## Extract provided
»»

He is 39 years old and physically able to work, but due to his mental illness needs work conditions tailored to him. He admits that is a pretty tall order for most employers.

He has not had a reportable income since 2017, he says.

He has been denied social security disability benefits, and has retained a lawyer to handle that case.

He still copes with the frustration of trying to find a lawyer willing to help him file a lawsuit against the military, on the claim that the PTSD caused by his service could have been prevented had he been effectively screened for bipolar disorder when he enlisted 20 years ago.

Post traumatic stress disorder can affect anyone that has experienced, directly or indirectly, a shocking, dangerous or frightening event, according to the National Institute of Mental Health.

Most people that experience a traumatic event will not develop PTSD, but having a history of mental illness increases the likelihood, according to mental health experts.

Symptoms of PTSD among combat veterans were first recorded during the Civil War and called “shell shock” and “battle fatigue” during the World War I and World War II, according to the U.S. Department of Veterans Affairs.

Even so, PTSD was not added to the American Psychiatric Association’s Diagnostic and Statistical Manual of Mental Disorders as a mental illness until 1980, based on research that showed a link between PTSD and combat trauma.      

“Twenty-two victims a day lost to veteran suicides,” Parker muses. “Why aren’t these things getting fixed?”

Parker has been on a journey over the last two years that has been disheartening, frustrating and overwhelming on just about every front.

“People tell me ‘Stand up, your voice matters,’ then turn around and tell me ‘You are just one man,’” he says.

He is still trying to manage his bipolar disorder. He says he finds medical cannabis helps him strike the best balance between being too medicated to function mentally and medicated enough to treat symptoms like insomnia.

That, however, presents another problem. Since it is still federally illegal, the Veterans Administration will not cover the cost of medical marijuana as a treatment, and in Missouri there are no dispensaries yet open. Licenses are expected to be awarded by the Department of Health and Senior Services on Jan. 24.

When he was on two medications specifically for bipolar disorder, two to treat his insomnia and one for anxiety, Parker says he “couldn’t function as a human being.”

««

## Required actions
1. List every organization named in the article about Parker's mental illness.
2. Carry on the article about Parker's mental illness from the point where it stops.

## The data
»»

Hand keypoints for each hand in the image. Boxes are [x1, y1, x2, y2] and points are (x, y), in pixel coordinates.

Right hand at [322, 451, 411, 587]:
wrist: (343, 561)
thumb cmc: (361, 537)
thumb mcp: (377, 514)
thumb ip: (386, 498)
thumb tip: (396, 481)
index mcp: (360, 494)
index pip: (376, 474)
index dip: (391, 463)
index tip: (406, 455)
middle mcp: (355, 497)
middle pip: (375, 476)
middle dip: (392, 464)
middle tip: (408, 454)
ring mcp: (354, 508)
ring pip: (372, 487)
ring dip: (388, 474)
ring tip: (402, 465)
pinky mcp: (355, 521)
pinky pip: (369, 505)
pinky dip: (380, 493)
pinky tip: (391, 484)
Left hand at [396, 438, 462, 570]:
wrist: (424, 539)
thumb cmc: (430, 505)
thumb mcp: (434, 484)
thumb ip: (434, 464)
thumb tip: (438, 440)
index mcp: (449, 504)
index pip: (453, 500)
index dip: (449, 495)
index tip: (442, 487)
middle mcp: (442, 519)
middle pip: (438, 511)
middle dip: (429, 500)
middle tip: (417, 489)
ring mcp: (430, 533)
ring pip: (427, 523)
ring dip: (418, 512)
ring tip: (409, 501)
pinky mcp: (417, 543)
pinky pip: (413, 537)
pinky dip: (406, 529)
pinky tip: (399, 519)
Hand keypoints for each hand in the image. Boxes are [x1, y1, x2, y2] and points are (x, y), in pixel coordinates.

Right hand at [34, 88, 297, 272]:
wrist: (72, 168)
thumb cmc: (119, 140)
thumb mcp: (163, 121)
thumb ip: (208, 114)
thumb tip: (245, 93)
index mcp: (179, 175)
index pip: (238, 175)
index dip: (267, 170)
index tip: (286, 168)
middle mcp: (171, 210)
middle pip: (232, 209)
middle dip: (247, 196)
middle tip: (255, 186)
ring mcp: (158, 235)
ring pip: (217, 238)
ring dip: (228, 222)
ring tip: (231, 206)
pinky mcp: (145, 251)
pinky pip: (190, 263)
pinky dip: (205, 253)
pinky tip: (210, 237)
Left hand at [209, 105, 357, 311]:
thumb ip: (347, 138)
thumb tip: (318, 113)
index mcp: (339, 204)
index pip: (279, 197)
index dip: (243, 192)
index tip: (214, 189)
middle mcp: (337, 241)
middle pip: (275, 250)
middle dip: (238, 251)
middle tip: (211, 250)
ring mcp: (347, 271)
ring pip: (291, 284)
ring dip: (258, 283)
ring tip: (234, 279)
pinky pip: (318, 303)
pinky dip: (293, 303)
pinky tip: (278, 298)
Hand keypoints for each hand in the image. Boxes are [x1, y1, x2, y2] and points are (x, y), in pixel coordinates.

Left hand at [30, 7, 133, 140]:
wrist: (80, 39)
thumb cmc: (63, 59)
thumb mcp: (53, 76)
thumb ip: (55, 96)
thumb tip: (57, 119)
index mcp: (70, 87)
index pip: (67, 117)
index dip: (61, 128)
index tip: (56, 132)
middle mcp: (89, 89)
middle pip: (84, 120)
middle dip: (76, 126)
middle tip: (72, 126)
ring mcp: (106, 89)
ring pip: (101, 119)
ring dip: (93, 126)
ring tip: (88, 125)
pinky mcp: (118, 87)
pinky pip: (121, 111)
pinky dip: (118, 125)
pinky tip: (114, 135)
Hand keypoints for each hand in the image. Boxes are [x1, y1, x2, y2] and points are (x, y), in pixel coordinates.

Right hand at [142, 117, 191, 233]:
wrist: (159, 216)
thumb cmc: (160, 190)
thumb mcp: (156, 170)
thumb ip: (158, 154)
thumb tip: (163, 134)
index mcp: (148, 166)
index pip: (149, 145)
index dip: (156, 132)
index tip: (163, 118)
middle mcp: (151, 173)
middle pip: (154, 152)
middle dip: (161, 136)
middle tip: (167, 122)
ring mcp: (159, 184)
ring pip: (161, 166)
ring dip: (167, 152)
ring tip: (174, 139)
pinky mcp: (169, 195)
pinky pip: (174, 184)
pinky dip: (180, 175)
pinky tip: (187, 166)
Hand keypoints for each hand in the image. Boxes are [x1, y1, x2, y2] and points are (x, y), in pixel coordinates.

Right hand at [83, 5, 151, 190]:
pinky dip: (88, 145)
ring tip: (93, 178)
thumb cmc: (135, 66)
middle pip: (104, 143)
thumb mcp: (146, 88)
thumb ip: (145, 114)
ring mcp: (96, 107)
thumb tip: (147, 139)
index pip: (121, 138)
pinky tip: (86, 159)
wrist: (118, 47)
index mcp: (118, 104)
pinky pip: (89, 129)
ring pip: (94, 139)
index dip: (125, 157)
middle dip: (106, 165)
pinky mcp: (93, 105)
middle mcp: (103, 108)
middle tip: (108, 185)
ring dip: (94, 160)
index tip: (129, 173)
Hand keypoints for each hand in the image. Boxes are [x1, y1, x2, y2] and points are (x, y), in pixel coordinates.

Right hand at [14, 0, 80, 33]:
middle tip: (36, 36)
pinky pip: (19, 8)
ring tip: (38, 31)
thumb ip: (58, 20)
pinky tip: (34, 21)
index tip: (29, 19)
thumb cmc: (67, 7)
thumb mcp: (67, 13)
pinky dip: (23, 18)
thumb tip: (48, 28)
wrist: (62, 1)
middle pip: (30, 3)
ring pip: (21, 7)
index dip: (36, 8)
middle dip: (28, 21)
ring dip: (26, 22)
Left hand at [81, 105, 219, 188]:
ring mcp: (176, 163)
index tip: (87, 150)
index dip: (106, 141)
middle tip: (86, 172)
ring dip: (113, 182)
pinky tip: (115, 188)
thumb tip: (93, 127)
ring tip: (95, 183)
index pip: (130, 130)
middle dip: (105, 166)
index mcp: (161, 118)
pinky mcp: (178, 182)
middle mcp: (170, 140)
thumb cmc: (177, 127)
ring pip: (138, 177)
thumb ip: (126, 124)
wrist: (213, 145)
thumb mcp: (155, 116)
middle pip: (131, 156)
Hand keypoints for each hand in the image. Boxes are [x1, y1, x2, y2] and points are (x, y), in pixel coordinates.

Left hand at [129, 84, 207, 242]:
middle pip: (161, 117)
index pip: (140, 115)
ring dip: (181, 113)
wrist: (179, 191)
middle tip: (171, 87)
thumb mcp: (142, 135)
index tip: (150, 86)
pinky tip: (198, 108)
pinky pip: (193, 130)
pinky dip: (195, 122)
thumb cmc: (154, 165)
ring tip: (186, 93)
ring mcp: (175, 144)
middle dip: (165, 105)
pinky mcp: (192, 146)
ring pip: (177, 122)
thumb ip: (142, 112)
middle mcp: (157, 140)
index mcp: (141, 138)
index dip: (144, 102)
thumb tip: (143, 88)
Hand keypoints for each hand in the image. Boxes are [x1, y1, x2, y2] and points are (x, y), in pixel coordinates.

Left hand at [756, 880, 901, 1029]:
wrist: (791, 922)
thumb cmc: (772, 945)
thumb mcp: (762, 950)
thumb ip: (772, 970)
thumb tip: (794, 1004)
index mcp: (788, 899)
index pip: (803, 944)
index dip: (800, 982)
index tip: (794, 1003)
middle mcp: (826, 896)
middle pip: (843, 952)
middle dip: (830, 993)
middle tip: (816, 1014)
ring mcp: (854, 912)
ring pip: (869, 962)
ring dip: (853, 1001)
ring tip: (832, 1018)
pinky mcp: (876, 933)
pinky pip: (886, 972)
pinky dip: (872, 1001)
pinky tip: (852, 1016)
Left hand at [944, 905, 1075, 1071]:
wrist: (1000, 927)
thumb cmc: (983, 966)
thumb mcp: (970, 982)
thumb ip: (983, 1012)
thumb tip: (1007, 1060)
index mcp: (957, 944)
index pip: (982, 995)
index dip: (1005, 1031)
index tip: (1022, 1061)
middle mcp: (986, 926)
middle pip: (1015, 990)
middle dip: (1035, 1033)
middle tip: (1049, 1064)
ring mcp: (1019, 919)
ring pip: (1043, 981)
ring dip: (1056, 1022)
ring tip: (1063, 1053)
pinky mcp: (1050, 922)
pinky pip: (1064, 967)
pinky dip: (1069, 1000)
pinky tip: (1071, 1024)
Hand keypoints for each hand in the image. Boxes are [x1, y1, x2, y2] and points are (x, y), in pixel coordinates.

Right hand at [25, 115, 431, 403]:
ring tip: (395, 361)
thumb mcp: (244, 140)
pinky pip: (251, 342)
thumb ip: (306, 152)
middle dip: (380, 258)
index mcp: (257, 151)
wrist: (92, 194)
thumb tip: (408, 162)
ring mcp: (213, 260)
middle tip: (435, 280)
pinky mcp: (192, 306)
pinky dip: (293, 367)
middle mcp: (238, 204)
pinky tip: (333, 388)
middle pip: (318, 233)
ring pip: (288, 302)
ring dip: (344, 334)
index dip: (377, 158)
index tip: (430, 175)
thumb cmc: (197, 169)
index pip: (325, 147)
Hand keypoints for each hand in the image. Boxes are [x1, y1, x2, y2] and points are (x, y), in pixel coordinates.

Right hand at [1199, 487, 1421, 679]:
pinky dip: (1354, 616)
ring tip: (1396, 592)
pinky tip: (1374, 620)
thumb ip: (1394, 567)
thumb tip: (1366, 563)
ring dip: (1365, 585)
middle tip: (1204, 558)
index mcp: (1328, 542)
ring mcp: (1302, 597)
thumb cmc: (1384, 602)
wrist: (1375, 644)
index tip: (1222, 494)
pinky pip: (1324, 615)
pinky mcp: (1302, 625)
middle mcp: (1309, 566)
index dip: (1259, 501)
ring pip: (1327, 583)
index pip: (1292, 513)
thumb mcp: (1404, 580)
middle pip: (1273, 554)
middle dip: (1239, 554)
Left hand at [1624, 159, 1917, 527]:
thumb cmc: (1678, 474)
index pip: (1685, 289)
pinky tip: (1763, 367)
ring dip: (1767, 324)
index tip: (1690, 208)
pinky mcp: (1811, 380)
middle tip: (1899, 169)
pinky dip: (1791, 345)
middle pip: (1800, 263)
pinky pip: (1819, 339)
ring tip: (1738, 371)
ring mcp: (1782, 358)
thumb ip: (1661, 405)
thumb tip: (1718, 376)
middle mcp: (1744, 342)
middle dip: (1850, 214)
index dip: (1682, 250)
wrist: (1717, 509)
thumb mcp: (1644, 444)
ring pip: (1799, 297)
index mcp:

««

## Answers to the tasks
1.
National Institute of Mental Health
U.S. Department of Veterans Affairs
American Psychiatric Association
Veterans Administration
Department of Health and Senior Services

2.
Bipolar disorder used to be called “manic depression” because of the wild swings between emotional highs and lows sufferers can experience.

According to NIMH, symptoms during a “manic” episode can include rapid speech on a variety of topics, feeling very energized, jumpy or irritable and having racing thoughts or engaging in risky behaviors.

Symptoms of depressive episodes can include feeling hopeless and sad, speaking very slowly and being forgetful, and having a decreased or absent interest in normally pleasant activities, called anhedonia.

Though he served in the Middle East and had given over 18 years of service when he was discharged, Parker says he doesn’t feel like a hero any more because of how his mental illness affects him and his daughters.

“My heroes are the ones sleeping on the street that haven’t given up,” Parker says, acknowledging there are veterans that are homeless and, like him, still searching for answers.

Parker understands and accepts his condition, while treatable, is not curable, but he still finds good reason to hang on for his daughters. There is a possibility he could have passed on his bipolar disorder, which has a genetic component, to his children. 

Researchers say no one gene causes the disorder, but a link has been found between having a parent or sibling with the disorder and an increased likelihood of developing it, according to NIMH. 

“I could be one of the 22, but I refuse to,” he adds with determination. He has bolstered that sentiment with plans for the future.

He would love to be able to make a home to come back to while traveling the country doing volunteer work for families of veterans, for example. 

And though he doesn’t feel like one himself, Parker would like to be known as a veteran helping heroes.